Since then, Decker has repelled three primary challenges. In all cases, she never dipped below 83 percent of the vote.

Meanwhile, MacKay’s run for the 25th Middlesex is their first foray into elected politics. They are a Harvard graduate student who, until entering the race, served as president of Harvard Graduate Students Union-United Auto Workers — the union representing thousands of graduate students across the University.

During MacKay’s time in HGSU-UAW leadership, the union campaigned for the University to raise graduate student stipends to a “living wage” of $48,779 and sought mid-contract negotiations over graduate student salaries.

Harvard answered the union’s demands in Dec. 2023 — less than a month after MacKay departed the HGSU-UAW presidency to launch their bid for office — by announcing that doctoral students in the Graduate School of Arts and Sciences will receive stipends worth at least $50,000.

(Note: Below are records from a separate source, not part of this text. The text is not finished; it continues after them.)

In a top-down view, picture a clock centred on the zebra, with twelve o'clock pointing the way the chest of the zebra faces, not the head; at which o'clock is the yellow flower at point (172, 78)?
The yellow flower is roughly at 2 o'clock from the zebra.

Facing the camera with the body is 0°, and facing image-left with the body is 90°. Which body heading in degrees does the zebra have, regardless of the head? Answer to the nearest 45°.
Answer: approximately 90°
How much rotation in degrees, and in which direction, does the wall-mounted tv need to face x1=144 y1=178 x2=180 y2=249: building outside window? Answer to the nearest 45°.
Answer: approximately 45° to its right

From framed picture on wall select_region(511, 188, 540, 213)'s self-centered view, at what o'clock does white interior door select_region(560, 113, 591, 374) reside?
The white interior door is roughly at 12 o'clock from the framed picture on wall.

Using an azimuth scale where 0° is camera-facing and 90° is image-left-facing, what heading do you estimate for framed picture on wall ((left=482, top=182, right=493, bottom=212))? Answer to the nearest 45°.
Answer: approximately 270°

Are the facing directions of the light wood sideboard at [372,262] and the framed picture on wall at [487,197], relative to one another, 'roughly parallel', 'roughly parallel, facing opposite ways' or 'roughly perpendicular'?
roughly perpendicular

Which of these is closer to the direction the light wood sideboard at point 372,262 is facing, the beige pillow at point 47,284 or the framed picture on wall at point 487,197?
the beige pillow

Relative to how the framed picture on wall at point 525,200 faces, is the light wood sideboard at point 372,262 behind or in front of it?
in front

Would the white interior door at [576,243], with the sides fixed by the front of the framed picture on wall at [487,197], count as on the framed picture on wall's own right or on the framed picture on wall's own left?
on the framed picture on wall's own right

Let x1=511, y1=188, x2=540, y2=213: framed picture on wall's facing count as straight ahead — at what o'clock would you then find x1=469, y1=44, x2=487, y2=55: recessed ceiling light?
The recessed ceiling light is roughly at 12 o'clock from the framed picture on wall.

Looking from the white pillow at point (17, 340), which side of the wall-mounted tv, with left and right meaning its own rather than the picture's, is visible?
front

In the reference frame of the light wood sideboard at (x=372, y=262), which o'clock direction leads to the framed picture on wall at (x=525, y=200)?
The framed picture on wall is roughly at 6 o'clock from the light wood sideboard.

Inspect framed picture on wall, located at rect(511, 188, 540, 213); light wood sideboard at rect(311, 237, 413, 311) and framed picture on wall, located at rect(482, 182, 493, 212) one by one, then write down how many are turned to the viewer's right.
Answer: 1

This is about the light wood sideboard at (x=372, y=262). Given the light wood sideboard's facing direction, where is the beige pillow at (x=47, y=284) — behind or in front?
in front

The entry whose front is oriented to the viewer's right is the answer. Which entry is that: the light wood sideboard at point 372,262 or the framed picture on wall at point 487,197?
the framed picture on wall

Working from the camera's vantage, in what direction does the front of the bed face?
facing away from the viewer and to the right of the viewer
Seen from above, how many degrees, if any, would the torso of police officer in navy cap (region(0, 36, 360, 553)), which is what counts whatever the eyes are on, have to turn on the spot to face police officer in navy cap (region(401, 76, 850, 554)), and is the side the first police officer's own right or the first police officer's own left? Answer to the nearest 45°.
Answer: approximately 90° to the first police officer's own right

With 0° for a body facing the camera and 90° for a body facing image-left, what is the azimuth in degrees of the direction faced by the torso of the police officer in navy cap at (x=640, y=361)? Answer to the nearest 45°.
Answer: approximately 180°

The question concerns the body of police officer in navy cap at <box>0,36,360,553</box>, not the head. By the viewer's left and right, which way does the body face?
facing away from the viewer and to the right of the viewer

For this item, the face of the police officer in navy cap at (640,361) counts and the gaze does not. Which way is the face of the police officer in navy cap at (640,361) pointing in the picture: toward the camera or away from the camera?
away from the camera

During her closing remarks at the forum, Decker stressed that she was a familiar face for Cambridge.

“Transparency means every day, being in the coffee shop, being on a softball field, being on the basketball court, being in the grocery store, being with you in community and answering all the questions that you have,” she said.

Later, during MacKay’s closing, they said their experience as a labor organizer would help them fight for — and alongside — their constituents.

“We have to recognize that a lot of the solutions rely with everyday people, and that our government should be accountable to everyday people,” they said.

But the applause by that point had become more tepid. Decker had already worked the crowd.